=== To do ===
Rewrite the regulation on wearing appurtenances from "Applies to Gender" to "for additional information.)", putting "service members" in place of "soldiers".

Wear of appurtenances

Found in Section 29.12 Page 278

Applies to Gender Both



Appurtenances are devices affixed to service or suspension ribbons, or worn in lieu of medals or ribbons. They are worn to denote an additional award, participation in a specific event, or some other distinguishing characteristic of an award. The following appurtenances are authorized for wear on decorations, medals, ribbons and other awards, when authorized by appropriate authority. When more than one appurtenance is worn, soldiers will ensure all devices are centered on the ribbon. (See AR 600–8–22 for additional information.)

a. Oak leaf clusters.

(1) A bronze twig of four oak leaves with three acorns on each stem is worn to denote award of second and succeeding awards of decorations (other than the Air Medal), the Army Reserve Components Achievement Medal, and unit awards. A silver oak leaf cluster is worn in lieu of five bronze oak leaf clusters. It is worn to the wearer’s right of a bronze oak leaf cluster and to the left of the “V” device. Oak leaf clusters, 5/16 inch in length, are worn on service ribbons, the suspension ribbon of miniature medals, and unit awards. Oak leaf clusters, 13/32 inch in length, are worn on the suspension ribbon of full-size medals. Oak leaf clusters 5/16 inch in length, joined together in series of two, three, and four clusters, are authorized for optional purchase and wear on service ribbons and unit award emblems. Personnel wear oak leaf clusters centered on the service ribbon and suspension ribbon, with the stems of the leaves pointing to the wearer’s right. If four oak leaf clusters are worn on the suspension ribbon on either full-size or miniature medals, the fourth one is placed above the middle one in the row of three. No more than four oak leaf clusters can be worn side-by-side on service ribbons.

(2) If the number of authorized oak leaf clusters exceeds four and will not fit on a single ribbon, a second ribbon is authorized for wear. When the second ribbon is worn, it is placed after the first ribbon; the second ribbon counts as one award. Personnel may wear no more than four oak leaf clusters on each ribbon. If the receipt of future awards reduces the number of oak leaf clusters sufficiently (that is, a silver oak leaf for five awards), personnel will remove the second ribbon and place the appropriate number of devices on a single ribbon.

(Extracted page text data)
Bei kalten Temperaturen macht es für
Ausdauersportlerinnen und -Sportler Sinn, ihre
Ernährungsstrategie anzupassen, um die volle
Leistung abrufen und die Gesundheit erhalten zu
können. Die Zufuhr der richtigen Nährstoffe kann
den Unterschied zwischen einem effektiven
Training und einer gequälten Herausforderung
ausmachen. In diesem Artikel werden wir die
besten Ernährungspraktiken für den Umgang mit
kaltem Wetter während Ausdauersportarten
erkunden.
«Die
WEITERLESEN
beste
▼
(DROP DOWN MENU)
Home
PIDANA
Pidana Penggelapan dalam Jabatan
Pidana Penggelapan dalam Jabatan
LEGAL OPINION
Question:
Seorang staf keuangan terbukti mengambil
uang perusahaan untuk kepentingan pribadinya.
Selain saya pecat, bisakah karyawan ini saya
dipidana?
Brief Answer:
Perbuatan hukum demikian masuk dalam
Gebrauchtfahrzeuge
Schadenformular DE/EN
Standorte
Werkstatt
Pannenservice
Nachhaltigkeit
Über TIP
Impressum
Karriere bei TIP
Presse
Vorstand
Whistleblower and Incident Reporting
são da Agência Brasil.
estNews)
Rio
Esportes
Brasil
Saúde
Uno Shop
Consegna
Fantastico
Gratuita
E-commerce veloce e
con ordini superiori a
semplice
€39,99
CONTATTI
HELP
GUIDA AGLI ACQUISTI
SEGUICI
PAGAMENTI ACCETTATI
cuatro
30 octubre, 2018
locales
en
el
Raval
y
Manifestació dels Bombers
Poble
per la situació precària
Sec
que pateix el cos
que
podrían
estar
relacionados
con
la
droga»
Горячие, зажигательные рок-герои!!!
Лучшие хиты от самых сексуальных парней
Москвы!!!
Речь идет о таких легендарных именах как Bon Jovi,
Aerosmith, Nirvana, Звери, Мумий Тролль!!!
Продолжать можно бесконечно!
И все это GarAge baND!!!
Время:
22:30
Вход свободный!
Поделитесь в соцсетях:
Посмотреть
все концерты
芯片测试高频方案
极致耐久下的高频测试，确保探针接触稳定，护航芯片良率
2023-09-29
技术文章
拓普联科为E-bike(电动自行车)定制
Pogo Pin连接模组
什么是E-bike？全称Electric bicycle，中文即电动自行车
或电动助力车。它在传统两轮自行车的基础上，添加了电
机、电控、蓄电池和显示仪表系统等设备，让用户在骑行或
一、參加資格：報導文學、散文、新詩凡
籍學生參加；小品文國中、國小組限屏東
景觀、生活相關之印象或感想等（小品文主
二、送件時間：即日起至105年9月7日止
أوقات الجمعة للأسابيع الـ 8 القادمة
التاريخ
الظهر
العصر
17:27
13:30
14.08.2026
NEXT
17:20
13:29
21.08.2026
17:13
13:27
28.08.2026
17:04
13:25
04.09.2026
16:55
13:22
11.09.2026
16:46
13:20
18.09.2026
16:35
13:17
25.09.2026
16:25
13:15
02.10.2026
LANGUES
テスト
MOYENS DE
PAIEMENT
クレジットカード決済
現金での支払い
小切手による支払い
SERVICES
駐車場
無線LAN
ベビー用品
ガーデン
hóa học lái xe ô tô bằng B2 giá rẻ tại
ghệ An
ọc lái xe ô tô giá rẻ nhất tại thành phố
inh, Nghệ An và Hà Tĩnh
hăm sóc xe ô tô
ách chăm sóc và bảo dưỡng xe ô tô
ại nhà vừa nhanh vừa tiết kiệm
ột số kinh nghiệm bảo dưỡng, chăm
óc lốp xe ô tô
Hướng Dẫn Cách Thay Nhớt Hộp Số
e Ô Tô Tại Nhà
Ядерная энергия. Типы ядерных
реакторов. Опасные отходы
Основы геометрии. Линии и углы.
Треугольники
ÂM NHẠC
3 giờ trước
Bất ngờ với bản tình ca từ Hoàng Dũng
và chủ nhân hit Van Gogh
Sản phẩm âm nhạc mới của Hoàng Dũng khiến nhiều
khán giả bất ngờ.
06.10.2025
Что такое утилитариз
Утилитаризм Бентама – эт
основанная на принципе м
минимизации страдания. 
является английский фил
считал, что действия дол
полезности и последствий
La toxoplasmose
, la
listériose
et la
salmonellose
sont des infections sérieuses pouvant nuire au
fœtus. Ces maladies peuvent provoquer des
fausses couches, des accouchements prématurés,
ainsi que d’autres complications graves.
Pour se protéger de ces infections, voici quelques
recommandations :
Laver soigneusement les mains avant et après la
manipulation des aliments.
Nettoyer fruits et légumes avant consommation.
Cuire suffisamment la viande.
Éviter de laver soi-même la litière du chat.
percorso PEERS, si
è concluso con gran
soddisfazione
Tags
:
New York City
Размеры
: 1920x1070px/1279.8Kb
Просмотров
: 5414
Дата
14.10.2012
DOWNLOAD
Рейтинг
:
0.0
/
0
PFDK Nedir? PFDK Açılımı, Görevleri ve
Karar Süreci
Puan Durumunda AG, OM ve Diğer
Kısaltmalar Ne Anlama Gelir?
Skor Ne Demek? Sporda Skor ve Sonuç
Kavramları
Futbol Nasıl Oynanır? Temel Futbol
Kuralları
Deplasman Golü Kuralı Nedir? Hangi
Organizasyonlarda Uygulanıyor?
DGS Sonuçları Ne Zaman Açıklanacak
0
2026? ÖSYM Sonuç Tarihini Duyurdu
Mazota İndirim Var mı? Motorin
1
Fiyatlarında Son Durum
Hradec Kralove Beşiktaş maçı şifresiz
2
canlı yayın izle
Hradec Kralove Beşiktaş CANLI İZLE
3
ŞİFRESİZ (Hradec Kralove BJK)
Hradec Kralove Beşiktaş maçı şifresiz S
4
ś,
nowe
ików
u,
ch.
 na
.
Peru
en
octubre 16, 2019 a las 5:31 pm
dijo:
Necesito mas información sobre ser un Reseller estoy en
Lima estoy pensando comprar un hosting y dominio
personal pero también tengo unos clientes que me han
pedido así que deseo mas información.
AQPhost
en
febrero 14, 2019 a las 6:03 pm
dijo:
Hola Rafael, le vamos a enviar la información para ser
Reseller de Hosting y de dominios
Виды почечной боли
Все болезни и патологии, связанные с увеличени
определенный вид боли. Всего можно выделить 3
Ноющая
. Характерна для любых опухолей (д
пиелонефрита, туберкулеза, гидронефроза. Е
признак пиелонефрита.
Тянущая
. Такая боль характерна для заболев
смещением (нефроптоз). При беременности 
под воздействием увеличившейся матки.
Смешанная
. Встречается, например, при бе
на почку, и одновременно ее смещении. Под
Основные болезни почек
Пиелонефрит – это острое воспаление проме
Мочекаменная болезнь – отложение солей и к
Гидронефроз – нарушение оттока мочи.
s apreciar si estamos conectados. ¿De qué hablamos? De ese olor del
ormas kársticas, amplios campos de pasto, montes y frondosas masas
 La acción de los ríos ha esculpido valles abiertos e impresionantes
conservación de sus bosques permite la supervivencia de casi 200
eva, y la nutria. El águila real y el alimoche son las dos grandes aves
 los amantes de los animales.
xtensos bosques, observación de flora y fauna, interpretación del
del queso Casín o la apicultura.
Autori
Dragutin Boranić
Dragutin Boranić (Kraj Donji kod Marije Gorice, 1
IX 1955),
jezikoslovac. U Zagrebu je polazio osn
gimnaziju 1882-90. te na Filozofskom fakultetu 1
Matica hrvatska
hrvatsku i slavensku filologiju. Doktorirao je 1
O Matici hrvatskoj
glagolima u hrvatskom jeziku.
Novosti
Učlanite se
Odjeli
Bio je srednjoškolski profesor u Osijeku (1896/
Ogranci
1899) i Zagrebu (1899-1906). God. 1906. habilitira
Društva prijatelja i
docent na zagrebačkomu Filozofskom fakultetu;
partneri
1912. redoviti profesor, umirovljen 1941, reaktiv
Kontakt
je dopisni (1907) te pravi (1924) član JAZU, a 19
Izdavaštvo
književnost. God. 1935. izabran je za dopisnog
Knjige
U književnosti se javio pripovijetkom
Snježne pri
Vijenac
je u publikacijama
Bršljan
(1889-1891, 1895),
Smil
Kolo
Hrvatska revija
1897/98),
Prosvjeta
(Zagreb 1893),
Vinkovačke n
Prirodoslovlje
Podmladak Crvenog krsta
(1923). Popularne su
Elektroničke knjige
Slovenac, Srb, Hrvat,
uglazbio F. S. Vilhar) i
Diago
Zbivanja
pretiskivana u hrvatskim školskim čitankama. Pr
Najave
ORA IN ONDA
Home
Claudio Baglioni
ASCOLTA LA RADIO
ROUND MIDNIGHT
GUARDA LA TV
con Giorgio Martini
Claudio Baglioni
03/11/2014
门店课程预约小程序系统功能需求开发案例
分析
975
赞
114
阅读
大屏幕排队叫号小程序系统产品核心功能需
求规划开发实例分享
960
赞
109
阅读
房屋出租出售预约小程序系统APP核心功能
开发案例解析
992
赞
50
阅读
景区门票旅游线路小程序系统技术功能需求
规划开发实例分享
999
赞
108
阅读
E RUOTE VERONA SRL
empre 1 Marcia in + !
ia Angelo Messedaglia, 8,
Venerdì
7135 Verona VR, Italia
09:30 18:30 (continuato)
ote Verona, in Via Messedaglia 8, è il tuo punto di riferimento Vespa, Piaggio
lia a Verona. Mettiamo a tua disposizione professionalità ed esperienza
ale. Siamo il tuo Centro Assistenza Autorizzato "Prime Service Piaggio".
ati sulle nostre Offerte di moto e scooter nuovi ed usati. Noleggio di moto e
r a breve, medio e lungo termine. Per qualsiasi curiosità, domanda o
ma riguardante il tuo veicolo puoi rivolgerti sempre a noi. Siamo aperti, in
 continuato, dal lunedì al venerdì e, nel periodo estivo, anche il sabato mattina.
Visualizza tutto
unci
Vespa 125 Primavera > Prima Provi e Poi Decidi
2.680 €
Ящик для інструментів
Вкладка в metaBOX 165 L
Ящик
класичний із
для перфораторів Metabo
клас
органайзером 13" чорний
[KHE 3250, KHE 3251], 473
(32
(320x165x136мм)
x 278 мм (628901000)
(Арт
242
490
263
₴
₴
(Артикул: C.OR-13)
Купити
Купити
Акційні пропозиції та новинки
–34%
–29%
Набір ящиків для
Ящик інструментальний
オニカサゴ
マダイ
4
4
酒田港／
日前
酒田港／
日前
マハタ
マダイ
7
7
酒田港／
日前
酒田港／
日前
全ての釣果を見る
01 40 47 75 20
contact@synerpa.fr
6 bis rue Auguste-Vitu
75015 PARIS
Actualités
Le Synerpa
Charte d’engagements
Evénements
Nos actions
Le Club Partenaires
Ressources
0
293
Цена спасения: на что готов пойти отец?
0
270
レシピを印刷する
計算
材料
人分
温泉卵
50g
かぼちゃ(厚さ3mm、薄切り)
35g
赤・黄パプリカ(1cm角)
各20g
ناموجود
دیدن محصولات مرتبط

=== Task output ===
Applies to Gender Both



Appurtenances are devices affixed to service or suspension ribbons, or worn in lieu of medals or ribbons. They are worn to denote an additional award, participation in a specific event, or some other distinguishing characteristic of an award. The following appurtenances are authorized for wear on decorations, medals, ribbons and other awards, when authorized by appropriate authority. When more than one appurtenance is worn, service members will ensure all devices are centered on the ribbon. (See AR 600–8–22 for additional information.)